En la recepción de los hoteles, me llamaba la atención que en lugar de atenderte una o dos personas, lo hacían catorce o quince. Pleno empleo creo que llamaban a eso. No había ni una máquina registradora, ni calculadoras ni nada. Todos tiraban de ábaco. Todos funcionarios. Incluida la perra Laika disecada, la que se asó en el espacio unas décadas antes, y la momia de Lenin, a cuyos restos incorruptos le ofrecían el ramo de flores los recién casados. A mi vuelta a España, ejercí de chico de los recados de una multinacional. Me debió de quedar grabada en el cerebro la impronta de la ineficiencia soviética porque cada vez que visitaba un organismo público, mi ábaco interior se ponía a contar los que curraban y los que se estaban tocando los chirimbolos. En el negociado A, una cola interminable y un pobre funcionario sudando la gota gorda; en el B, una funcionaria limándose la uñas y en el C, del funcionario sólo estaba el cartel con su nombre y una silla vacía. También conocí a una funcionaria de la secretaría de la universidad que sólo aparecía por la oficina los fines de mes, para cobrar. Pero la culpa no es de los funcionarios. Salvo los casos de enchufe y nepotismo, los funcionarios acceden a sus respectivos destinos tras superar oposiciones, concursos de méritos o duras pruebas selectivas.

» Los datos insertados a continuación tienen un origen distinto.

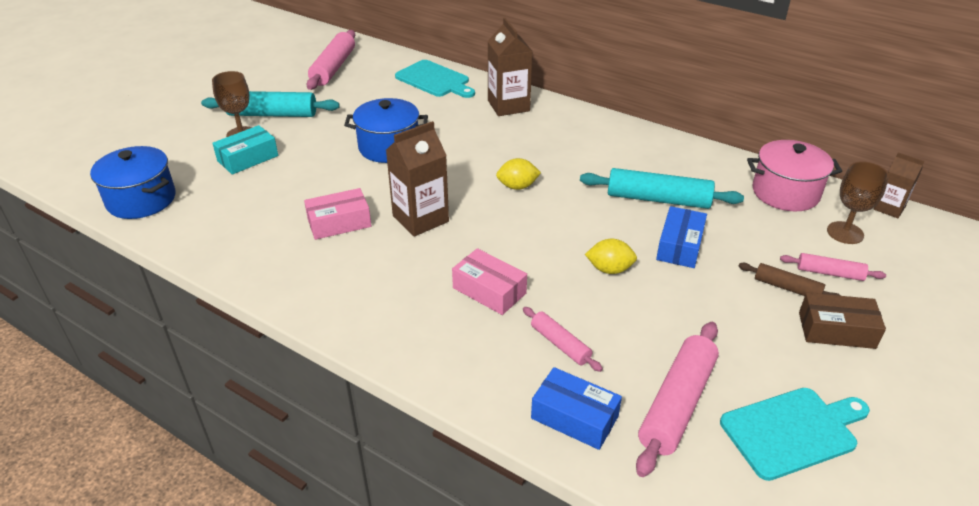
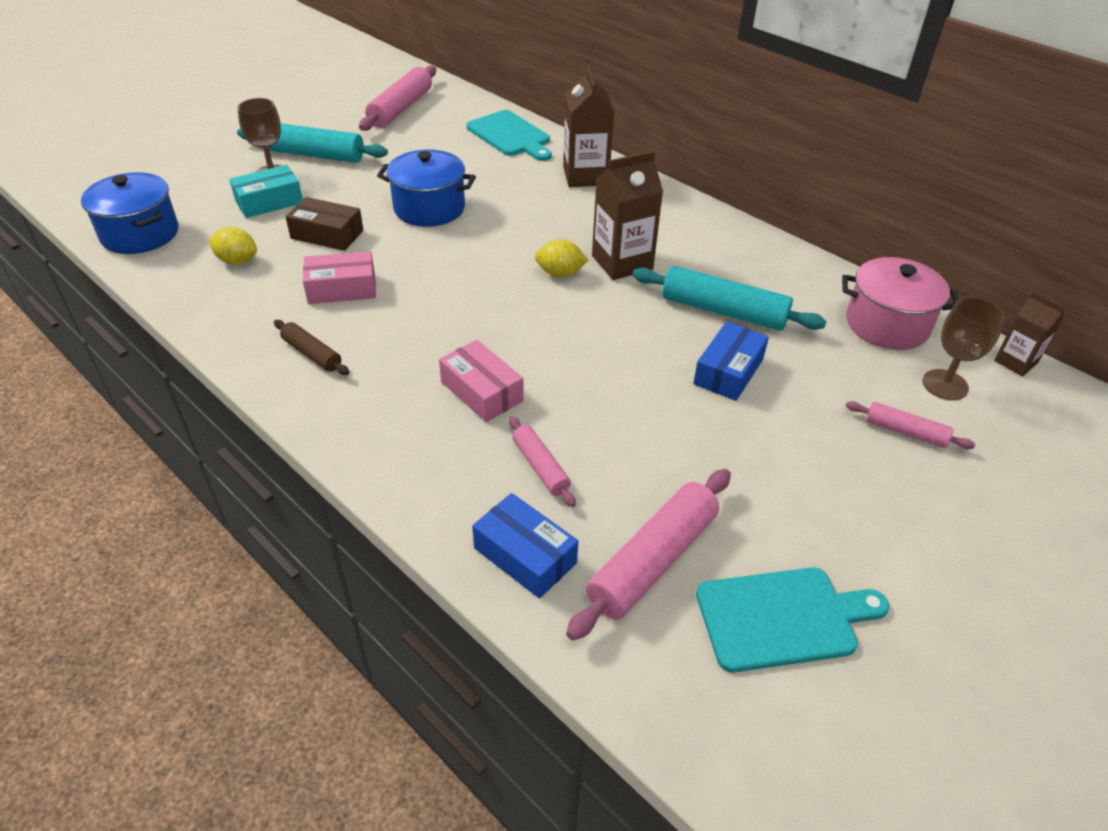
camera: 10 degrees right, 5 degrees up
brown carton [386,121,449,236] -> brown carton moved to [592,151,663,280]
yellow lemon [585,239,637,274] -> yellow lemon moved to [209,227,257,265]
brown rolling pin [739,263,841,296] -> brown rolling pin moved to [274,320,349,375]
brown box [799,293,886,349] -> brown box moved to [285,197,363,251]

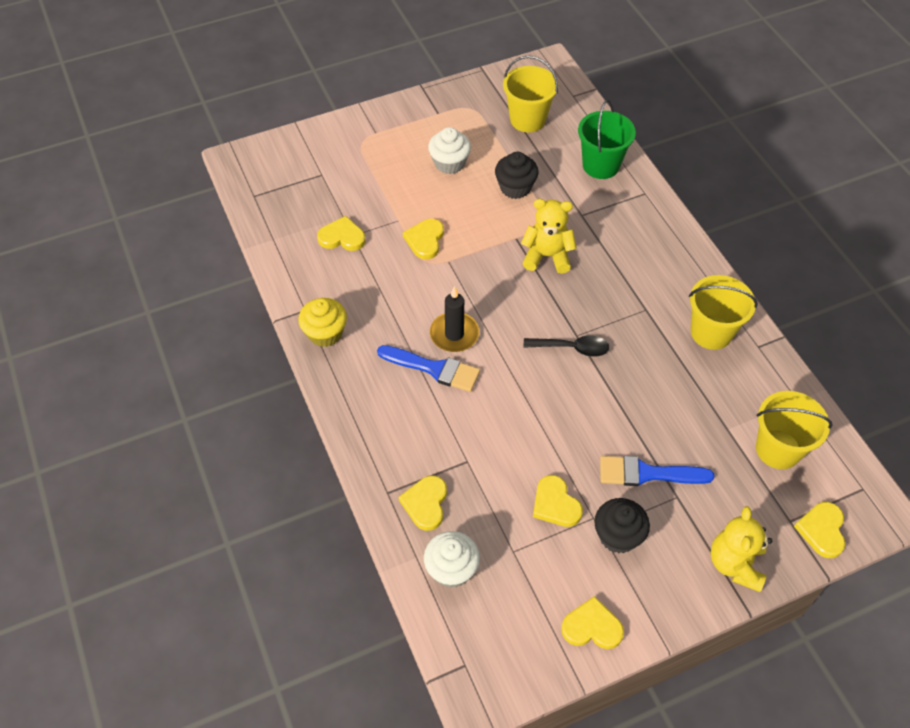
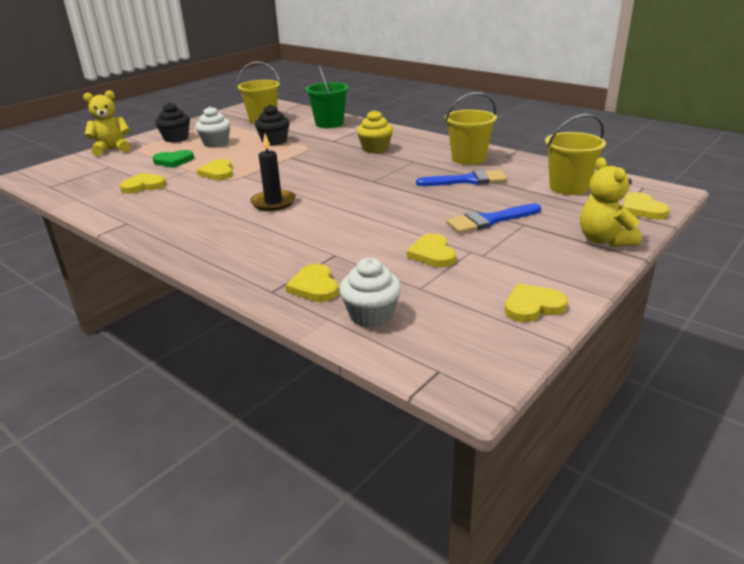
camera: 25 degrees left, 25 degrees down
yellow cupcake [298,298,347,347] -> yellow cupcake moved to [357,110,393,153]
blue brush [377,345,480,392] -> blue brush moved to [416,170,507,186]
yellow teddy bear [521,199,577,274] -> yellow teddy bear moved to [83,90,131,156]
black spoon [523,335,609,357] -> none
yellow heart [533,475,583,527] -> yellow heart turned 45 degrees clockwise [407,234,456,267]
black cupcake [594,498,650,553] -> black cupcake moved to [155,102,190,143]
none -> green heart [152,150,194,168]

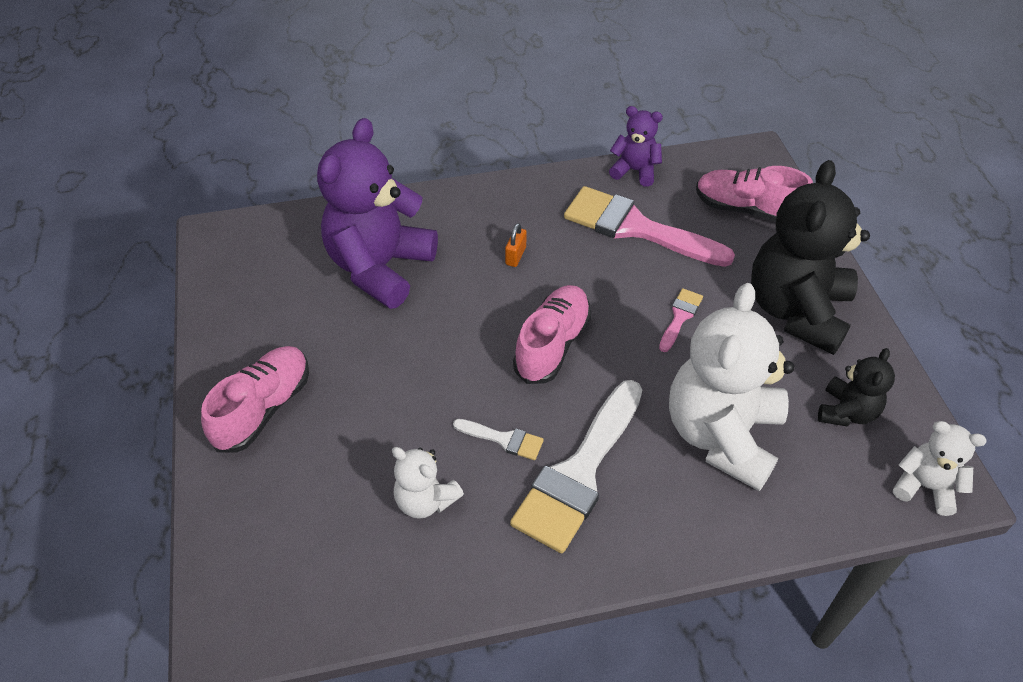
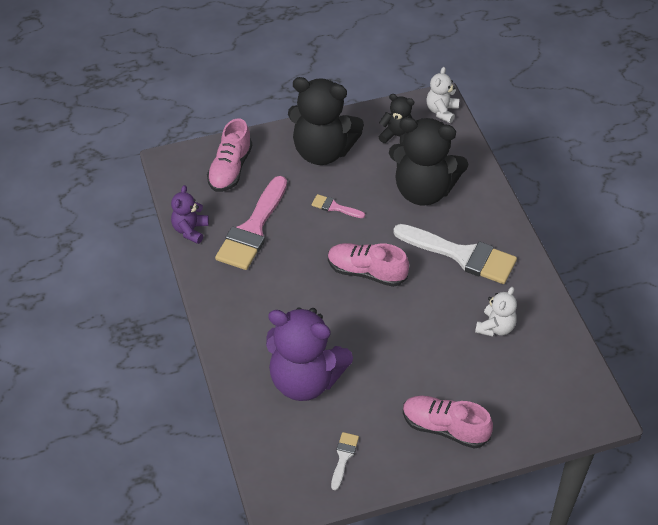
camera: 95 degrees left, 0 degrees up
white brush [453,419,544,460] -> white brush moved to [331,432,359,490]
orange padlock [505,223,527,267] -> none
white teddy bear [669,283,795,491] -> black teddy bear [389,117,468,206]

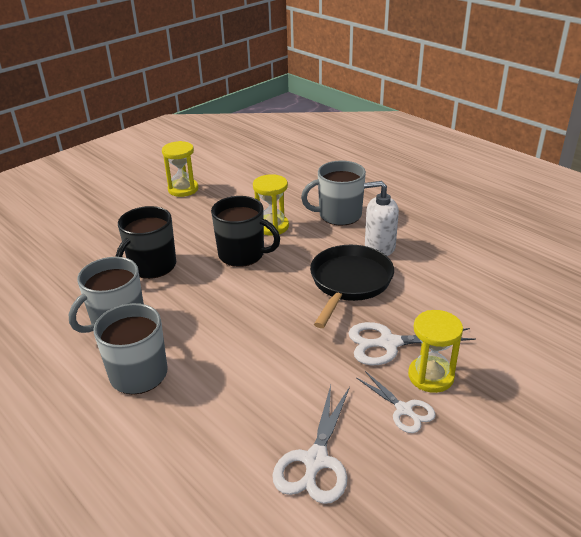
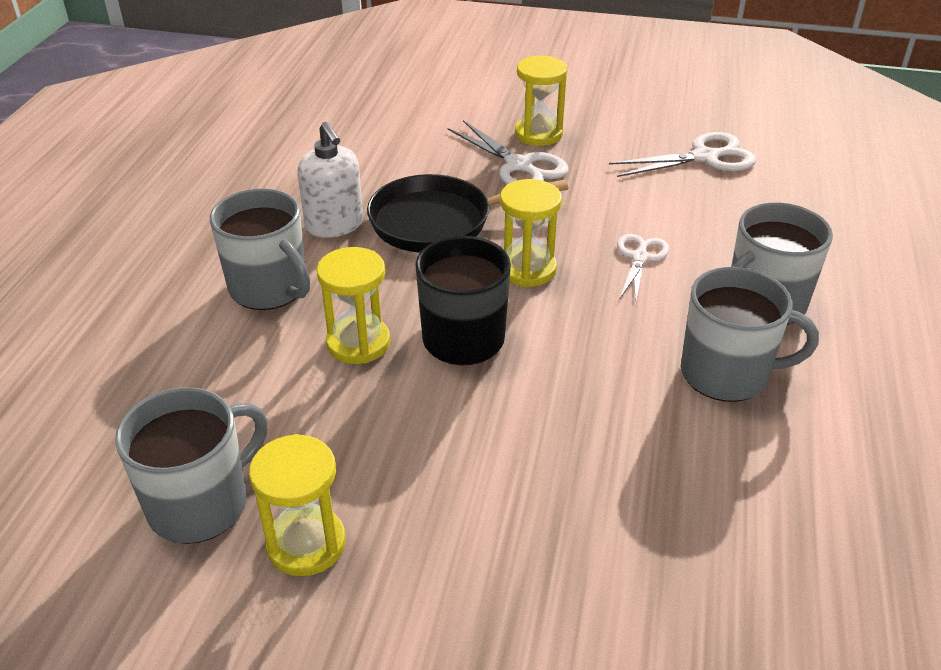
camera: 125 degrees left, 5 degrees up
black mug [115,206,176,279] -> none
white scissors [357,371,436,433] -> white scissors moved to [617,234,669,301]
none -> grey mug [115,388,268,544]
none -> yellow hourglass [500,179,562,287]

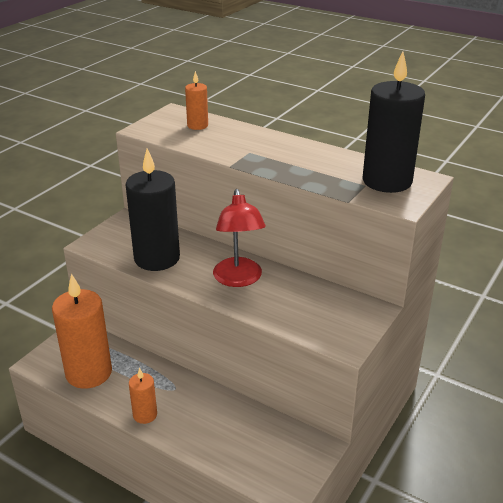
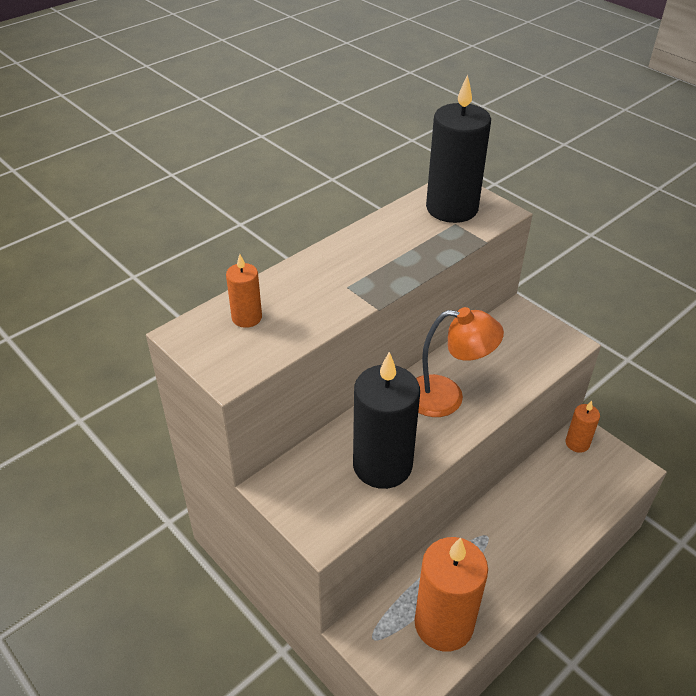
camera: 75 degrees left, 10 degrees up
orange candle [129,368,157,424] -> orange candle moved to [565,401,600,453]
red lamp [213,189,266,287] -> orange lamp [416,307,504,417]

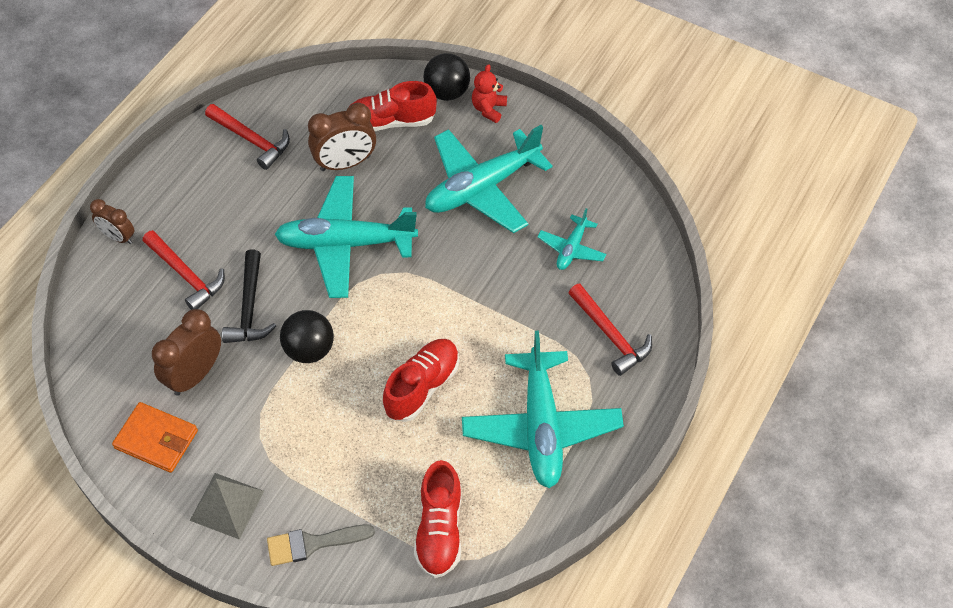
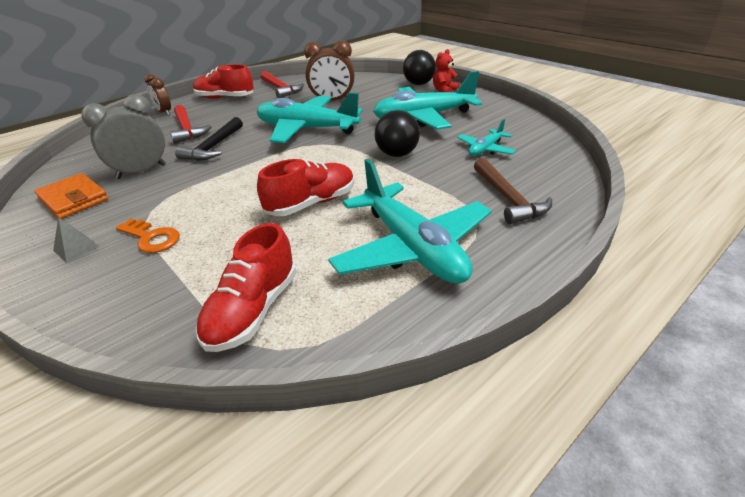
camera: 20 degrees right, 20 degrees down
brown clock [152,309,221,396] -> grey clock [82,94,166,179]
grey pyramid [190,473,264,540] -> grey pyramid [53,217,99,263], size x0.56
grey brush [267,524,375,566] -> none
black ball [280,310,334,363] -> black ball moved to [375,110,420,157]
red shoe [351,81,437,131] -> red shoe moved to [193,64,254,99]
turquoise plane [462,331,624,488] -> turquoise plane turned 45 degrees counterclockwise [328,159,492,284]
red hammer [568,284,652,376] -> brown hammer [474,158,552,224]
none -> orange key [116,219,180,253]

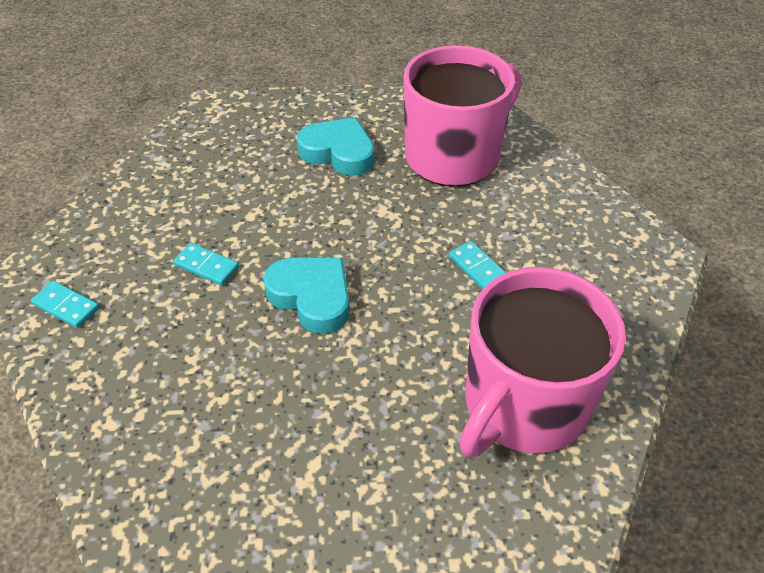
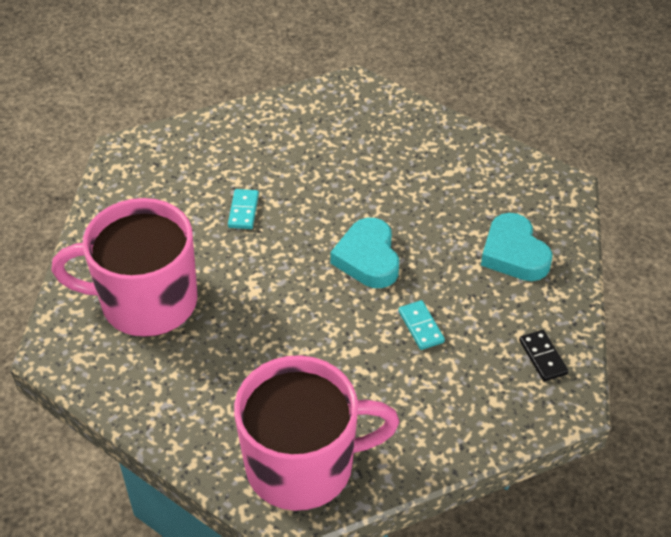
camera: 140 degrees left, 0 degrees up
turquoise domino [31,281,99,328] -> black domino [519,330,568,381]
turquoise heart [297,117,374,176] -> turquoise heart moved to [481,213,553,281]
pink mug [459,267,626,457] -> pink mug moved to [234,355,400,511]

Son jóvenes o viejos, aunque sobradamente preparados- JASP Y VASP-. La explicación de la ineficiencia hay que buscarla en la falta de organización, en la desmotivación, en la inexistencia de controles y de algo tan sencillo como es la valoración de puestos, control de procesos, estudios de cargas de trabajo y saturación y otras herramientas de gestión de los “recursos humanos”. Hay funcionarios que están hasta las cejas de trabajo y otros que matan las horas resolviendo sudokus y crucigramas o pegando la hebra en los pasillos o en los aledaños del lugar de trabajo. ¿Qué motivación puede tener un funcionario cuando comprueba que un ignaro político ágrafo le triplica el sueldo? Tenemos tres millones de funcionarios según la EPA; 2.600.000 según el Boletín Estadístico del Personal al Servicio de las Administraciones Públicas. Ni en eso nos ponemos de acuerdo. No sé si son muchos o pocos. Lo que sí sé es que si su trabajo estuviera mejor organizado, estaríamos todos más contentos.